Bequest the largest contribution in history of Historical Society

By Teena Monteleone
May 17, 2017 - 2:00pm
Executor Rick Wilson presented a $145,000 donation from the estate of Lenore Andrews to Connie Gerwing, President of the Historical Society.
Executor Rick Wilson presented a $145,000 donation from the estate of Lenore Andrews to Connie Gerwing, President of the Historical Society. Teena Monteleone/paNOW Staff
A display from the Prince Albert Historical Museum room dedicated to Dr. H.A. Lestock Reid.
A display from the Prince Albert Historical Museum room dedicated to Dr. H.A. Lestock Reid. Teena Monteleone/paNOW Staff
Part of the display in the new Dr. H.A. Lestock Reid room at the museum is this surgical sterilizer unit used at Prince Albert's Holy Family hospital circa 1970.
Part of the display in the new Dr. H.A. Lestock Reid room at the museum is this surgical sterilizer unit used at Prince Albert's Holy Family hospital circa 1970. Teena Monteleone/paNOW Staff

A significant bequest will help add more history to the city of Prince Albert. A $145,000 cheque from the estate of Lenore Andrews, a longtime Prince Albert resident, was formally presented to the Historical Society. 

“I know that Lenore would be thrilled to know that her bequest is going to the Prince Albert Historical Society and will be put to good use,” Rick Wilson, executor of Andrews’ estate said. “She and her husband were both very proud ‘Prince Albertans’ who recognized the importance of and the need to celebrate the city’s history.

Initially, Andrews wanted the house she lived in proclaimed as an historical site. It was located at 157 19th St. W. and was one of the oldest homes in Saskatchewan, dating back to 1878. The original owner was Dr. H.A Lestock Reid who practiced medicine for 56 years as a general practitioner, surgeon, health officer and acting surgeon for the RNW/MP and RCMP. He was also a founding member of the Victoria Hospital.  Dr. C.H. and Lenore Andrews purchased the house in 1947.

“They lived in that home until the 1970s. Ms. Andrews wanted to refurbish it but the cost would have been too much,” Wilson said. “That’s the reason they decided to leave the money to have  Dr. H.A. Lestock Reid remembered in another way.”

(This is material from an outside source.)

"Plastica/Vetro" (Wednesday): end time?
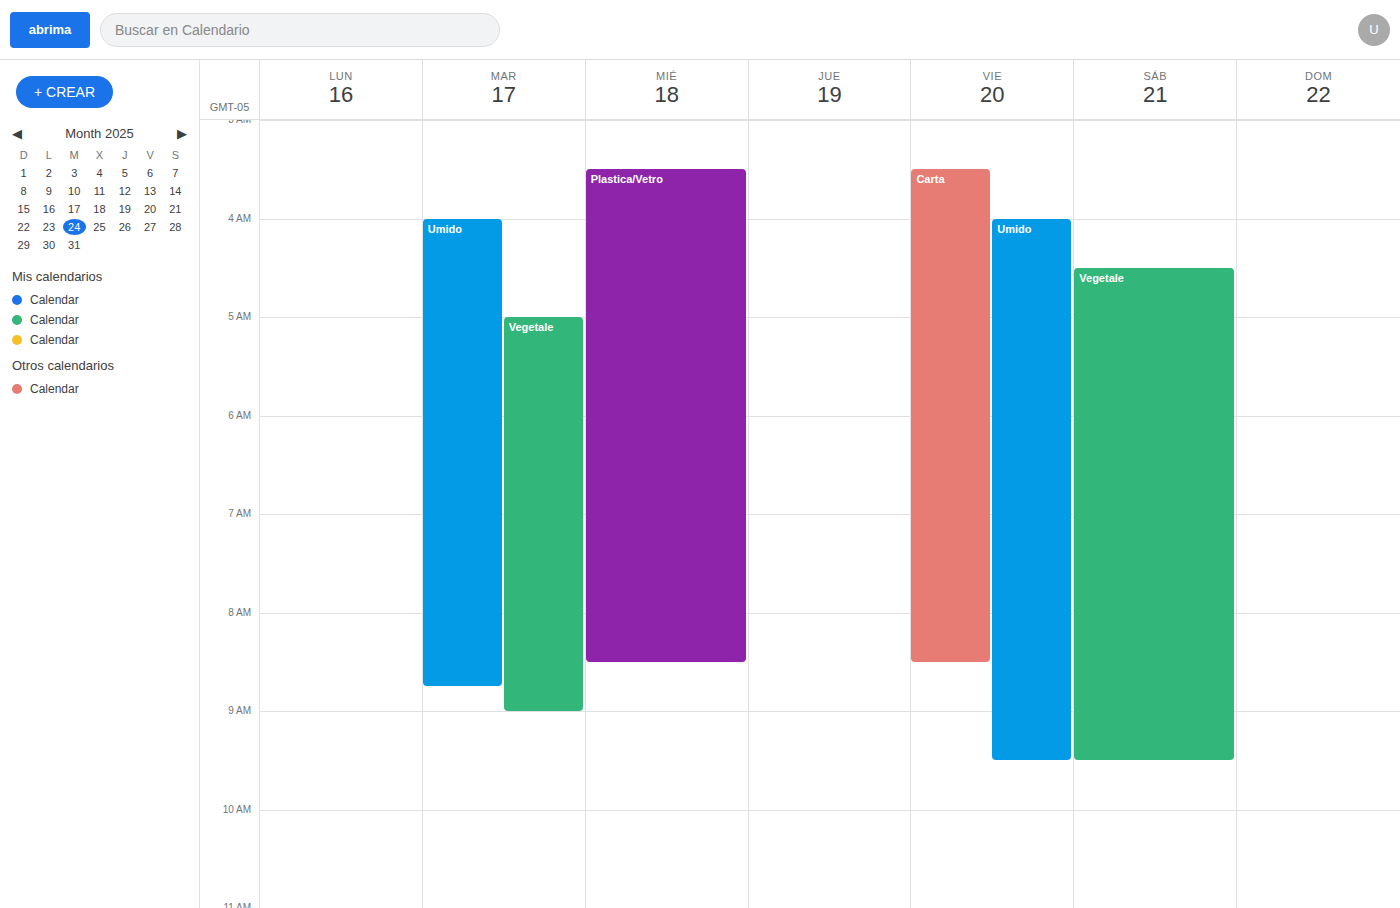
08:30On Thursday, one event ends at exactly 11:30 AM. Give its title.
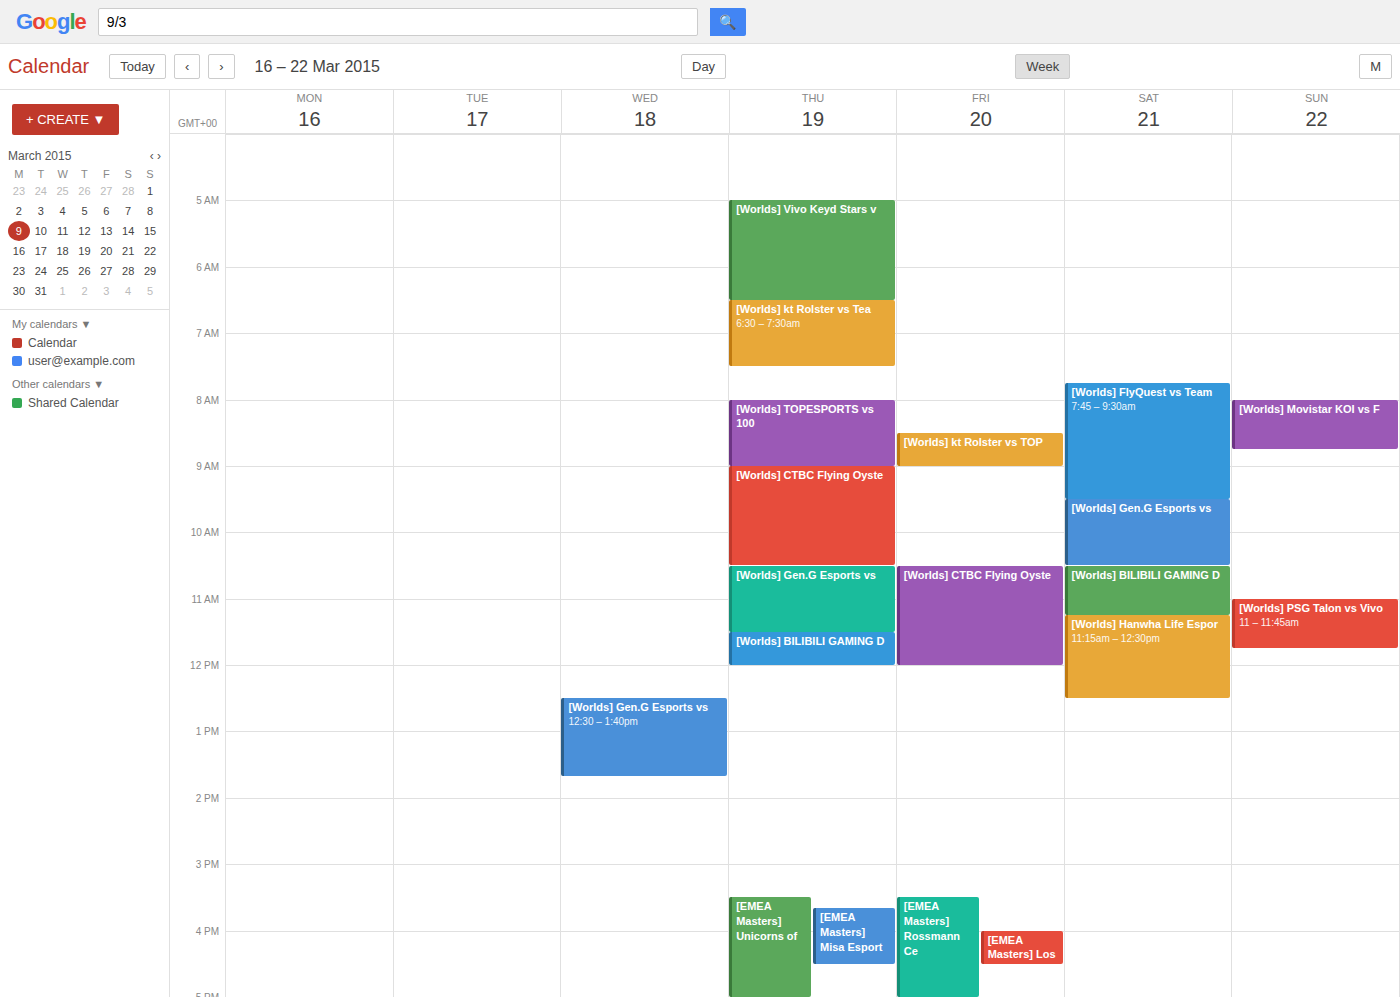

The bequest was used to establish a room within the historical museum dedicated to the doctor. In addition, an online virtual museum was created which displays hundreds of digital images of the collection. A section of the historical society website also incudes the biography of Andrews and her husband. In the 1965 federal election, she ran unsuccessfully as the Liberal candidate for Prince Albert. The winning opponent was John G. Diefenbaker.

"The donation will help the museum develop exhibits and our own resources within the museum so we can better service the public,” Michelle Taylor, manager and curator of the Prince Albert Historical Museum, said. 

The $145,000 bequest is the largest contribution in the history of the historical society. Part of the funds will also be used to redesign the front entryway to the museum to make it more accessible. The museum also leveraged the bequest funds to apply for a Canadian Heritage Museum grant. The organization received an additional $25,000 through the program which will be used to improve accessibility of the collection including a new storage system, new computers and software.

The Prince Albert Historical Museum opens to the public on Tuesday, May 23 from 9 a.m. to 5 p.m. seven days a week, with extended hours on Thursday nights.